Today, I was offered a promotion but for the same pay. Promotion... WTF?” FML


Today, I decided to clean my room, find a job and ask a girl on a date. I ended up playing computer games.” FML

This was familiar too:

Today, the ugliest girl in school walked by me and said "ewwww". FML

Maybe even this:

Today, I realized I spend way too much time on the computer. I grabbed the menu at the restaurant, glanced at the page, and tried to do CTRL+F to find seafood. Geek coming through!” FML

I could even be in the scenario like this.

I got a message saying that it’s over between us. I’m a b***ard for sleeping with lisa. I’m single. I don’t know who sent the message or who Lisa is.” FML.

The best thing I could relate to would be:

Today, I realized that my life is so boring that I could not think of a single thing to complain about.” FML

( The author of this blog needs to visit a site like this and read this on page number 70-something to realize his life is boring??????)

### Requests
[A] Repeat the FML blog post word for word, starting with "Today, I decided" and going on through "scenario like this.".
[B] Write what comes next in the FML blog post, picking up after its final line.
The data that follows has no connection to the FML blog post.

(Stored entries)
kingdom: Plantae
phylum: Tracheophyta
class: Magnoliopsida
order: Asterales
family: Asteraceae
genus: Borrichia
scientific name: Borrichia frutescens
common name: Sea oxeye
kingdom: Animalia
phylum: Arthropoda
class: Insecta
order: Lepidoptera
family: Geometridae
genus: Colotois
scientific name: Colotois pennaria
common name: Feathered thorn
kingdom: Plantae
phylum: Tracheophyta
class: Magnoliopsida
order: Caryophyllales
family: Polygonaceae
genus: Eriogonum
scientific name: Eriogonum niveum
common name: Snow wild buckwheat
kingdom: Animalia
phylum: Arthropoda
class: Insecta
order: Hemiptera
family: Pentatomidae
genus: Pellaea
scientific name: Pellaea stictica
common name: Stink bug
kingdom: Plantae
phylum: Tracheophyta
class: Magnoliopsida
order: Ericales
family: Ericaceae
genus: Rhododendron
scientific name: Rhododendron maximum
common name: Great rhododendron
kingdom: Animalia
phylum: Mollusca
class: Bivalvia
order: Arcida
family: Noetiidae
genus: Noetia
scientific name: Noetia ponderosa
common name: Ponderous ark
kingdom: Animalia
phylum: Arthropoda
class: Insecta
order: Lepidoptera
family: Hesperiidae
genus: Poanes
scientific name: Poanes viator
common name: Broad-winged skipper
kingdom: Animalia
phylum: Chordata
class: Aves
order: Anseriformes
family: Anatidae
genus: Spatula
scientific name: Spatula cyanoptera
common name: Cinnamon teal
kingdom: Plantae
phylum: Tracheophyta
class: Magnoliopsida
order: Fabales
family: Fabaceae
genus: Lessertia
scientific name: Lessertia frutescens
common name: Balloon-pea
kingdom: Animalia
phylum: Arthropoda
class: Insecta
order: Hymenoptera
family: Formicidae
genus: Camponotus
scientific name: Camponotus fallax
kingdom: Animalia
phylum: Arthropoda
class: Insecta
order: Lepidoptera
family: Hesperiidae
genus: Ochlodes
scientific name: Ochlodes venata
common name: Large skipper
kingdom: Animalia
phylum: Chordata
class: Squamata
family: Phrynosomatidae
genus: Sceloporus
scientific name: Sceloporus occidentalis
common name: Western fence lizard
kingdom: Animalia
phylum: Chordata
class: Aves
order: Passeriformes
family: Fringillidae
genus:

### Expected responses
[A]
Today, I decided to clean my room, find a job and ask a girl on a date. I ended up playing computer games.” FML

This was familiar too:

Today, the ugliest girl in school walked by me and said "ewwww". FML

Maybe even this:

Today, I realized I spend way too much time on the computer. I grabbed the menu at the restaurant, glanced at the page, and tried to do CTRL+F to find seafood. Geek coming through!” FML

I could even be in the scenario like this.

[B]
But, obviously, somewhere, my friend automatically assumed I meant all the hilarious sex-jokes on this site. I nearly had a heart attack; friend spent the next 1 hour trying to say she was mistaken. I’m still not buying it. There had to be someplace from where she got the idea. It definitely wasn’t from me. I now question what rumors might be making the rounds about yours truly.

Hey, I think I got my own FML entry –

Today I shared this website with some friends and told them it was hilarious. One of them reverted calling me a pervert. Revert and pervert rhyme.”FML.

PS: I hope I don’t have to explain what FML stands for.